_Your instructions:_ Can you copy out the data exactly? Leave the images out.

_Supplied data:_
>>>>
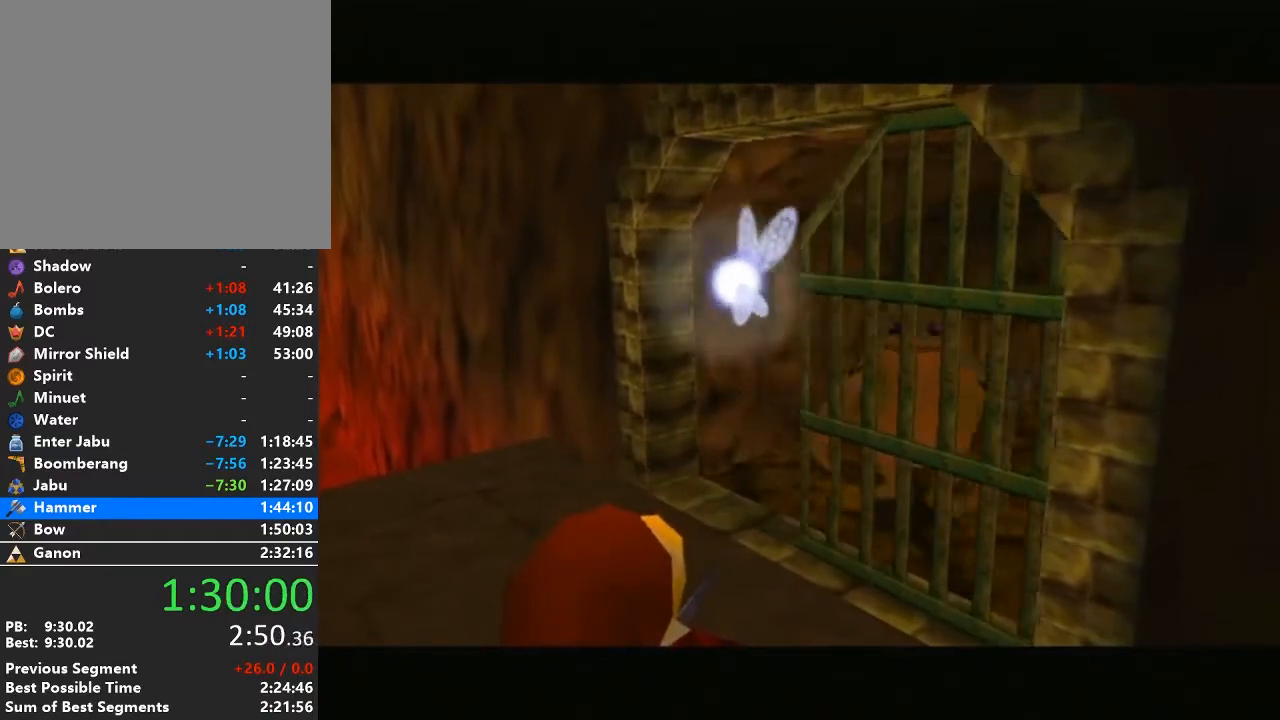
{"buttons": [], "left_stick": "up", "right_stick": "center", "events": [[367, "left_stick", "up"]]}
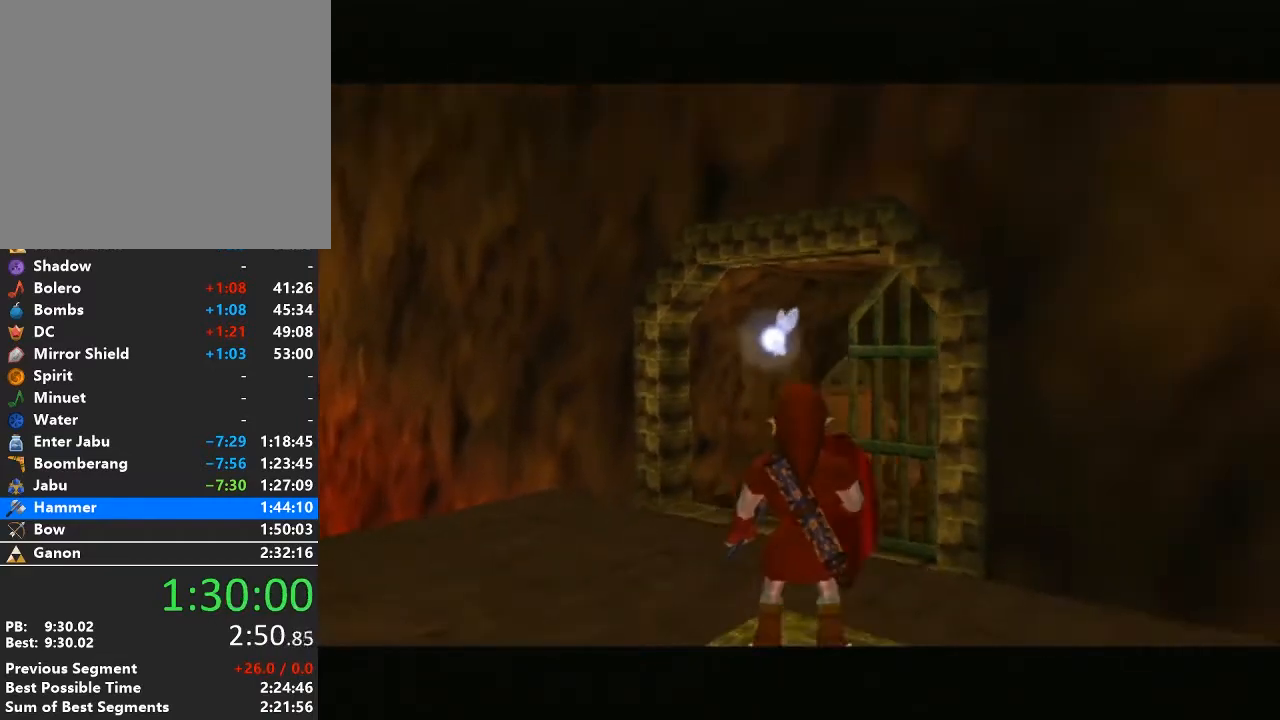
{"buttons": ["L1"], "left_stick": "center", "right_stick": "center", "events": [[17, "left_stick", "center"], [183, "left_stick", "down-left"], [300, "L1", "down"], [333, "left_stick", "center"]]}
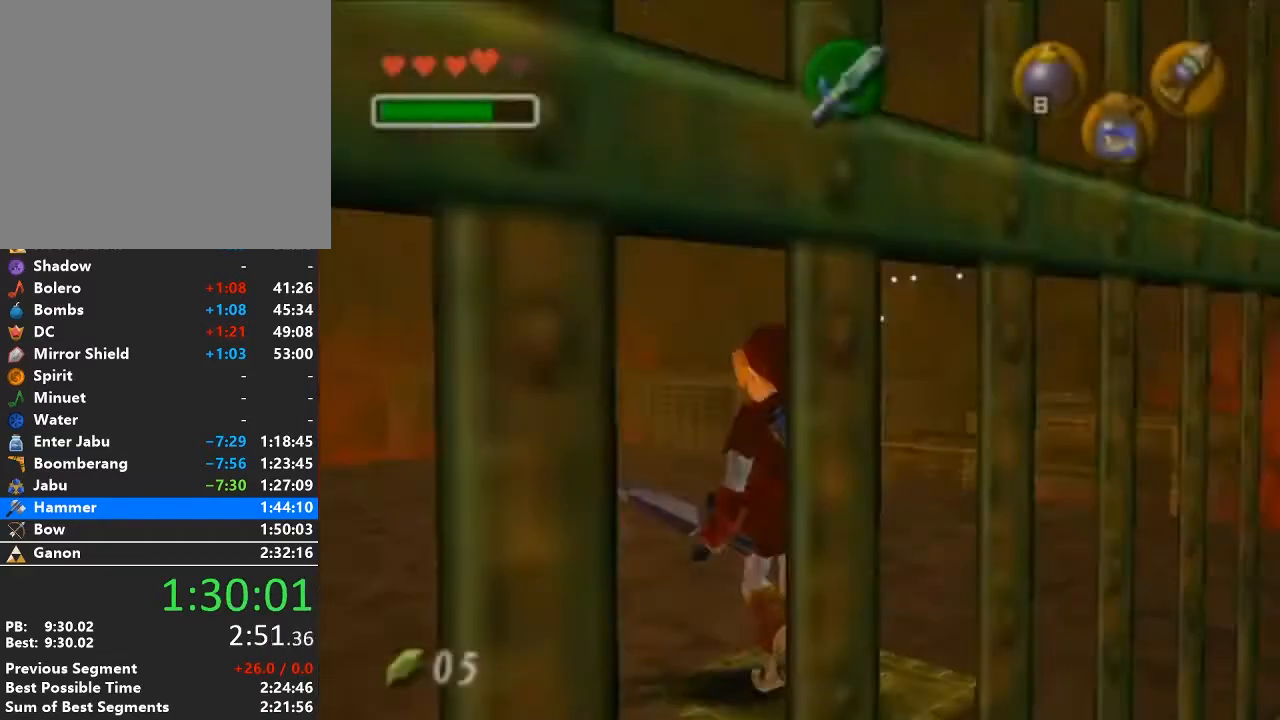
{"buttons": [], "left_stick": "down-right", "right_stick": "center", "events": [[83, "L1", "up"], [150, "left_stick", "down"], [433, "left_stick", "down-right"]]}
<<<<
_Task result:_
{"buttons": [], "left_stick": "up", "right_stick": "center", "events": [[367, "left_stick", "up"]]}
{"buttons": ["L1"], "left_stick": "center", "right_stick": "center", "events": [[17, "left_stick", "center"], [183, "left_stick", "down-left"], [300, "L1", "down"], [333, "left_stick", "center"]]}
{"buttons": [], "left_stick": "down-right", "right_stick": "center", "events": [[83, "L1", "up"], [150, "left_stick", "down"], [433, "left_stick", "down-right"]]}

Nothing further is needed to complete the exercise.